Bianca Bondi's multidisciplinary practice involves the activation or elevation of mundane objects through the use of chemical reactions and often develops in relation to the site within which she works.

The materials she works with are chosen for their potential for transformation or their intrinsic properties, highlighting the interconnectedness of things in the world, their transience, and revealing the cycles of life and death. 

Her work has been exhibited at Lafayette Anticipations (2023); Fondation Louis Vuitton (2021); Fondation Carmignac, Porquerolles (2021); Casino Luxembourg (2020); Pera Museum, Istanbul (2020); BOZAR, Brussels, (2019), and in the Biennales de Lyon 2019, Busan 2020, and Thailand 2021.


Hello, I’m Bianca Bondi, I’m a South African artist based in Paris. 

I do celebrate Beltane. I actually used to have a coven in Paris, and that was really lovely, we would celebrate together, and I find it so much nicer to have a community. Unfortunately, that kind of ​​disintegrated over time, so I’m looking for a new coven if anyone is offering. 

So Beltane is a celebration very similar to Halloween. It's actually the opposite. We know that at Halloween the veil between the livings and the deads is at its finest, it’s a time of darkness, while Beltane is coming into the light, so it’s also the moment the veil is the finest but you ripped what you sewed at Halloween so it’s when everything is coming towards the light, it’s really a celebration of regenerative energy, of the bond of the sun. It’s a festival that is celebrated on the first of may. 

So the symbolism of the material used is quite vast but the materials are very simple. You have salt, which in this instance, is most important for protection and making sure we have a very pure energy. We have the burned wood, which is a false acacia tree, and then we have the quartz. The quartz is probably the most essential in this piece because I really like this idea of harvesting energy that comes from within the ground, something that is born of oxygen and silica, or breaths from a thousand years ago and that has been born in obscurity but that has been lifted up into that sort celestial energy. We also have thistle flowers which appear menacing but are also very protective, we have these bowls, which contrary to the crystal of quartz, you have the newest crystals being born, the salt crystals. I like this contrast between ancient and new energies. The bowls are actually made of a special liquid which is salt water, and they have milk of a first born son, along with other ingredients made in the light of a full moon. What else do we have ? I think that’s about it.

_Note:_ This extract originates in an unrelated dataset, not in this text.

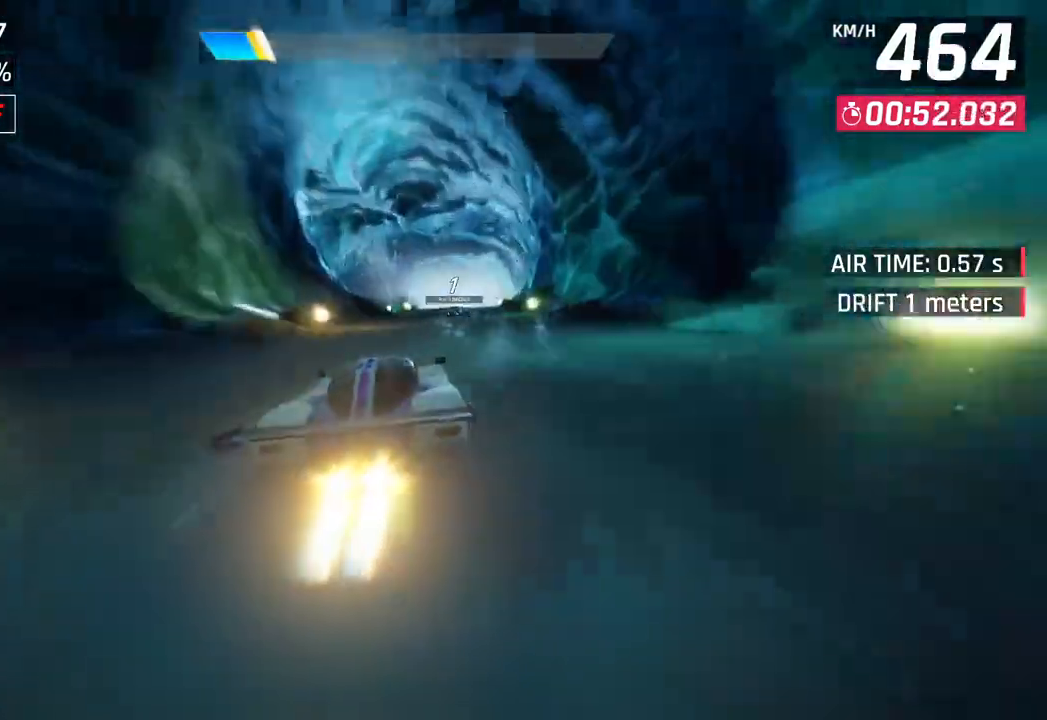
{"buttons": [], "left_stick": "right", "right_stick": "center", "events": [[17, "SQUARE", "down"], [33, "CROSS", "down"], [50, "SQUARE", "up"], [233, "CROSS", "up"]]}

That's essential. 

So this idea of crystallization in my practice is a way of really connecting with the space, because I usually work with the elements that are liquid at the start of a show, and then the crystal transforms throughout. And what I appreciate is that this means the crystals are forming with the air of the space in which it is so it’s really a unification of the unseen, the invisible, in the space where the work is to be completed. I like the idea that a work is moist at the beginning and as time goes align the meaning and the energy of the work is near the completion and it’s really completed with the presence of the spectators, the warmth, the quality of the air, all these sorts of things.